MB: Our general philosophy is that you need to use the technology where it replaces activities that human beings can’t do particularly well, as counting is one of the things that machines can do much better than people do. Computers can count much better and much more reliably; tracking things better and more reliably. So taking tasks that need to be automated and repeated and don’t have cognitive function as part of them, but just have counting or automation — we try to move as much as possible to technology in those spaces to really minimize the risk. You can’t expect people to do things at 100 percent, no matter how many times they do it. No matter how well-trained they are, no matter how much they focus on it, human beings just don’t operate that way. So in those spaces, we either back them up with technology or we replace the task with technology.

This was a pretty obvious opportunity to deploy that as we can. Now having said that, you still have to make sure that the workflow you develop around it makes it so that the technology is appropriately utilized. For instance, the benefit of this technology is that it counts really well and it recognizes things really well, but it doesn’t do a lot of other pieces, and so people can find workarounds, which can foil the technology if you’re not careful with how you implement it. If you implement it so that it takes a lot of extra time or it’s a barrier to clinical care, people will figure out ways to defeat it. So just as important as choosing the technology, the choosing the vendor and choosing which piece you like best is making sure that it meets the workflow needs so that fits and integrates well. Either you redo the workflow, or it fits into the existing workflow, one or the other.

KG: Who was the driver in this project, and what was your role?
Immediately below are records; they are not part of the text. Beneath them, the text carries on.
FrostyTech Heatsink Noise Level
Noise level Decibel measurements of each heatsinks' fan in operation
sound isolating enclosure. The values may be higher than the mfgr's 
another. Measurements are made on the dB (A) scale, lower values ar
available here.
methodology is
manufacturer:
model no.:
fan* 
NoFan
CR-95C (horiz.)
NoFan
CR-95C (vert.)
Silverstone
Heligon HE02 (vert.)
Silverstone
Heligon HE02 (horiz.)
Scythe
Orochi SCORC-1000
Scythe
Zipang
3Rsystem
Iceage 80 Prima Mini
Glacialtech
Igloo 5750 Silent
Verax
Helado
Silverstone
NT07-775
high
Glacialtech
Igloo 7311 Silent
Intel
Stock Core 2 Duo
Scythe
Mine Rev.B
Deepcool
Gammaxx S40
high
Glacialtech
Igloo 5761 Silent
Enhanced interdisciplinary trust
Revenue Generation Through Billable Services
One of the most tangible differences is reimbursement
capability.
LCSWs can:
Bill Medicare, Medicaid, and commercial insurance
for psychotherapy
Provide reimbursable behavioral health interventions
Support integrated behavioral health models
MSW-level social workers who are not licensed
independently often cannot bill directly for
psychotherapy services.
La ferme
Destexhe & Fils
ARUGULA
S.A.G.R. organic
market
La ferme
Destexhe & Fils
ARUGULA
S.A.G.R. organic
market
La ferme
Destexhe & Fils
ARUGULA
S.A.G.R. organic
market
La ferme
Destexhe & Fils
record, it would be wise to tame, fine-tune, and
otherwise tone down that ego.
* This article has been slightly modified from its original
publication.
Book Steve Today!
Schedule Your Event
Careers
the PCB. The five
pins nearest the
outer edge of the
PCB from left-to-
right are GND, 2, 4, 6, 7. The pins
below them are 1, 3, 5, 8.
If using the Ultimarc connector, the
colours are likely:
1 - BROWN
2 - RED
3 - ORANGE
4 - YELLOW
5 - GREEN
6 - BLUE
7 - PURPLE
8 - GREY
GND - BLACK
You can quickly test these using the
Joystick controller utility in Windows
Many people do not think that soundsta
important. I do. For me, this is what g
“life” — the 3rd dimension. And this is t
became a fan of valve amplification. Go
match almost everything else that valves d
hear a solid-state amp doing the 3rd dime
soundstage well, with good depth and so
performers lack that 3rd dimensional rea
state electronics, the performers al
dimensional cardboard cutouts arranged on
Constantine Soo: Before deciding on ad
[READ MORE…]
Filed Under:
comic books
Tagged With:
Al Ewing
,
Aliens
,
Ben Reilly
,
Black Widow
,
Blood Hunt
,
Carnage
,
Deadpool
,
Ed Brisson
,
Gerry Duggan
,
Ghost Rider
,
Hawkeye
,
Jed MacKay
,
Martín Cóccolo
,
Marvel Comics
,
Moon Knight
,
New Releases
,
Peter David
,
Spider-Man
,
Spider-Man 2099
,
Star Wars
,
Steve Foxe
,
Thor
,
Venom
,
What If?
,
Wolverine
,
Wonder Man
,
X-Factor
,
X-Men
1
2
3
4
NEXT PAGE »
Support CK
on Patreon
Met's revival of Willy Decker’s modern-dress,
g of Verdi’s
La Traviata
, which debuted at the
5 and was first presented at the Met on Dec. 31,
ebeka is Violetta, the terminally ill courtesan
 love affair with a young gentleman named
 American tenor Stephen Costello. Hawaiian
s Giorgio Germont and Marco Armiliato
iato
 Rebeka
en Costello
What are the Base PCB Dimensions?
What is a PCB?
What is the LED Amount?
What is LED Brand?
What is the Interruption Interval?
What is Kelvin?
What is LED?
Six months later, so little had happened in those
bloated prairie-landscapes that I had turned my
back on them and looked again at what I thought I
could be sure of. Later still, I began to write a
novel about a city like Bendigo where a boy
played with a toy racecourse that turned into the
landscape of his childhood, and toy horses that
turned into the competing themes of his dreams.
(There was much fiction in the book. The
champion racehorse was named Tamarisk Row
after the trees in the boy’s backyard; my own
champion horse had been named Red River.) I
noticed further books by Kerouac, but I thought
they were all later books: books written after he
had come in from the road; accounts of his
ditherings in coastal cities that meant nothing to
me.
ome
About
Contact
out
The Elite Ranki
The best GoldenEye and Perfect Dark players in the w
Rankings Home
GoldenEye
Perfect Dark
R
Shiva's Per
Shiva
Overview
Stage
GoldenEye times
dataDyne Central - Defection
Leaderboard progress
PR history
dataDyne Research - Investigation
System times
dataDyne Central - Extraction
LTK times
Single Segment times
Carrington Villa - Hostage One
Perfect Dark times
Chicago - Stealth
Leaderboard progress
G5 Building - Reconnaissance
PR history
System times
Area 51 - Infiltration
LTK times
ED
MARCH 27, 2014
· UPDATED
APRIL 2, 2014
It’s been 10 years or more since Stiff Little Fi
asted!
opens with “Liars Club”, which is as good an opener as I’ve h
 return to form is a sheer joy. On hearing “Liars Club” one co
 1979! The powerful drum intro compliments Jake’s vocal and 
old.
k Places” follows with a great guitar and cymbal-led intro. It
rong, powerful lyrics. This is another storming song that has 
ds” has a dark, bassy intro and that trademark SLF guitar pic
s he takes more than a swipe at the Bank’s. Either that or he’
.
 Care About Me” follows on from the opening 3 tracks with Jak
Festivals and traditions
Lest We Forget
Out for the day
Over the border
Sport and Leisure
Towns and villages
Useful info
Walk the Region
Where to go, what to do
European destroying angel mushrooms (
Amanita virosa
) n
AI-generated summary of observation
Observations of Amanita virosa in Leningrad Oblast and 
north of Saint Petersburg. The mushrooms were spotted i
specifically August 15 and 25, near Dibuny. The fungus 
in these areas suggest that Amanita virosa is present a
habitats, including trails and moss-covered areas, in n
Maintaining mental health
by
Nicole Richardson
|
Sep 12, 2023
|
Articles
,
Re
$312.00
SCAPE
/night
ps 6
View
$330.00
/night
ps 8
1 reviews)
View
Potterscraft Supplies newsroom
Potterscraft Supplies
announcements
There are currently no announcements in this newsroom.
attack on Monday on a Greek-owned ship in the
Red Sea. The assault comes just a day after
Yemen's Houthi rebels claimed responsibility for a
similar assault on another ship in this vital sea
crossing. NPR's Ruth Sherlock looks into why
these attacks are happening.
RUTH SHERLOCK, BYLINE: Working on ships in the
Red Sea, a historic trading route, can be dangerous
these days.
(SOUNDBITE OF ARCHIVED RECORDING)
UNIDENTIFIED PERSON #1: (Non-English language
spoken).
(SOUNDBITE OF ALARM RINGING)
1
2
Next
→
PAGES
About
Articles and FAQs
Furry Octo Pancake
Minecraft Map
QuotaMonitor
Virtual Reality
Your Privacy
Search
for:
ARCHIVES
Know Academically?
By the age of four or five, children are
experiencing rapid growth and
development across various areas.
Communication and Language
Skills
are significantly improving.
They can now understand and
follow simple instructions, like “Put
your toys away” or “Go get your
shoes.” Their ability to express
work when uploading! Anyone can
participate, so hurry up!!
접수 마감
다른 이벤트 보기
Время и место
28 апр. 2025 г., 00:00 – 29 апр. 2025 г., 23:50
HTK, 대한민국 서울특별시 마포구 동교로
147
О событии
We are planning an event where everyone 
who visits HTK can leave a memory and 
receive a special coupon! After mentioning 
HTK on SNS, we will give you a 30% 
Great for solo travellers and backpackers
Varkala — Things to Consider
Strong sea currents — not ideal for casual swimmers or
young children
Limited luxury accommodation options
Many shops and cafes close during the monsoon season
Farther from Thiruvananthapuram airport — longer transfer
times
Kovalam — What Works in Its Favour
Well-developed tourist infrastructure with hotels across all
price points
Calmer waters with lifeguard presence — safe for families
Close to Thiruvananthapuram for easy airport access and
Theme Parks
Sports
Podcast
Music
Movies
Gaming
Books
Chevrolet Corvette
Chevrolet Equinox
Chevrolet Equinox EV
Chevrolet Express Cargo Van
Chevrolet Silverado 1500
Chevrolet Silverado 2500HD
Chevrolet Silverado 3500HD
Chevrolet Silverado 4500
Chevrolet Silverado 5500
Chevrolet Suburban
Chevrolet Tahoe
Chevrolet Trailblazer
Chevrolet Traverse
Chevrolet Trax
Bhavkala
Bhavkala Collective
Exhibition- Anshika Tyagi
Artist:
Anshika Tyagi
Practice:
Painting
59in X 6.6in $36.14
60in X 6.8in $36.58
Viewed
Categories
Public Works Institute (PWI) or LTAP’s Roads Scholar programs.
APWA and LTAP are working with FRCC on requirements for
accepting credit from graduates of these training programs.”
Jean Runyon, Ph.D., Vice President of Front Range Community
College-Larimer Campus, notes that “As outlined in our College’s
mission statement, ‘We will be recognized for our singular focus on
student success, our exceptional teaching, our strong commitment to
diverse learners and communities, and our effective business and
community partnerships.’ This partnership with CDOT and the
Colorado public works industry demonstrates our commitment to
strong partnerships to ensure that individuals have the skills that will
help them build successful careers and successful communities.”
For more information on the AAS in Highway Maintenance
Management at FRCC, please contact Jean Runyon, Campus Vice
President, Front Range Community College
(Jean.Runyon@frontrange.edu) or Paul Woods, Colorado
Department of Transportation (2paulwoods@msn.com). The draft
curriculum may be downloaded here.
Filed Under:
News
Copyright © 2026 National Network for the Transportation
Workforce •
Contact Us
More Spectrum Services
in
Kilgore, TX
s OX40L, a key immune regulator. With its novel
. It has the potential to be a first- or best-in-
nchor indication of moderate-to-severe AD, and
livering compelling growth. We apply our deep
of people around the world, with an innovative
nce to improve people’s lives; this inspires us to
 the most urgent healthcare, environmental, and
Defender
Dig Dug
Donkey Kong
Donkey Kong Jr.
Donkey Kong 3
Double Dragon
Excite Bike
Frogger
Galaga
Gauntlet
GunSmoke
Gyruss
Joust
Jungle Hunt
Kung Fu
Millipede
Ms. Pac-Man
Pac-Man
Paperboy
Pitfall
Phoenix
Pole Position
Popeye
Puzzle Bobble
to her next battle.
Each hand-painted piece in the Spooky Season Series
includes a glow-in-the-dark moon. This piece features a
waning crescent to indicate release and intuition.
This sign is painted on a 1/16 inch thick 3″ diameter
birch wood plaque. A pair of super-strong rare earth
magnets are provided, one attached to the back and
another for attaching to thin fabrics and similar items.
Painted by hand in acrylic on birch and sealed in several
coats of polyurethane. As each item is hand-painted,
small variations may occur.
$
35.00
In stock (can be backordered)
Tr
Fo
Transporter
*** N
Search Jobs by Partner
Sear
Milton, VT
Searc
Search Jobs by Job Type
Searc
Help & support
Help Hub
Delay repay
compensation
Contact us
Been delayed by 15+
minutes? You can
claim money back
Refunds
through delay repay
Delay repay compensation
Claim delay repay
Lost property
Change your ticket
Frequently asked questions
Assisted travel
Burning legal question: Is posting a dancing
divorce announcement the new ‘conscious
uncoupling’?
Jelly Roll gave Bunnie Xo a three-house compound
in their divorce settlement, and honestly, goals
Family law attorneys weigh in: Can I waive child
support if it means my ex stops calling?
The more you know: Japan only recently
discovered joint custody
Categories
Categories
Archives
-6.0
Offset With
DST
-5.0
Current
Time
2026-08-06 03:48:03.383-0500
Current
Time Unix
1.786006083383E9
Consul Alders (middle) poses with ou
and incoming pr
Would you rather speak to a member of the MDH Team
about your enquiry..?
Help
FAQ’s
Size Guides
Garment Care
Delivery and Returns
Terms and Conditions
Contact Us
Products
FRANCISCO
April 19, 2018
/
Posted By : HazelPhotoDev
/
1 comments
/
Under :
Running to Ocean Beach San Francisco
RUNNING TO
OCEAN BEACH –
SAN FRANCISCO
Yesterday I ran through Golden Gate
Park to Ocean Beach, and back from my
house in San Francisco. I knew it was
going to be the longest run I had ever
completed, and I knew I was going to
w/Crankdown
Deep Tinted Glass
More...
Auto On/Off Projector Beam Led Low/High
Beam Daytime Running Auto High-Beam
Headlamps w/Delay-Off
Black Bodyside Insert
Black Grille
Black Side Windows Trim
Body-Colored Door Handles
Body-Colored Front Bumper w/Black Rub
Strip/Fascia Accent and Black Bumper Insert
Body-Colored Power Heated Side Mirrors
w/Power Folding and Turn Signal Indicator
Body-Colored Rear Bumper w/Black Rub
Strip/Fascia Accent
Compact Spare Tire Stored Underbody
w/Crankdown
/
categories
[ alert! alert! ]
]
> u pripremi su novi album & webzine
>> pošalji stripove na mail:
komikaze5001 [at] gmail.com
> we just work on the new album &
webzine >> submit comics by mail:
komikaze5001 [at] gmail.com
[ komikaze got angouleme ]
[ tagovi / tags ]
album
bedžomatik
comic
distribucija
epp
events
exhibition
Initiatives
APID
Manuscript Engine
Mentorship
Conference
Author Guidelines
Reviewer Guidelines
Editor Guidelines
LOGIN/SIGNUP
MB: This was driven by perioperative. The perioperative space is somewhat self-contained; there’s a separate medical director. In this particular patient safety example, they really ran and were responsible for most of the clinical buy-in and cultural change. But on a general level in a hospital or medical center, that would be one of my responsibilities; in addition to evaluating the technology and evaluating the appropriateness of it, it would be my responsibility to evaluate it in the context of the clinical environment and the workflow. And then once we decided we thought it would work and we thought we could benefit from it, and once we started gearing up and doing the project management and developed a project around it and as we started doing the implementation, my responsibility would be to bring it to the clinicians and explain to them the rationale for doing it, what’s going to change, what the benefits are going to be, how it’s going to impact their lives, what’s in it for them, what’s in it for the patients, all of that, and getting people on board to make the changes that are going to necessarily.

Usually this is squarely on my plate, but in this case we had other people who carried it.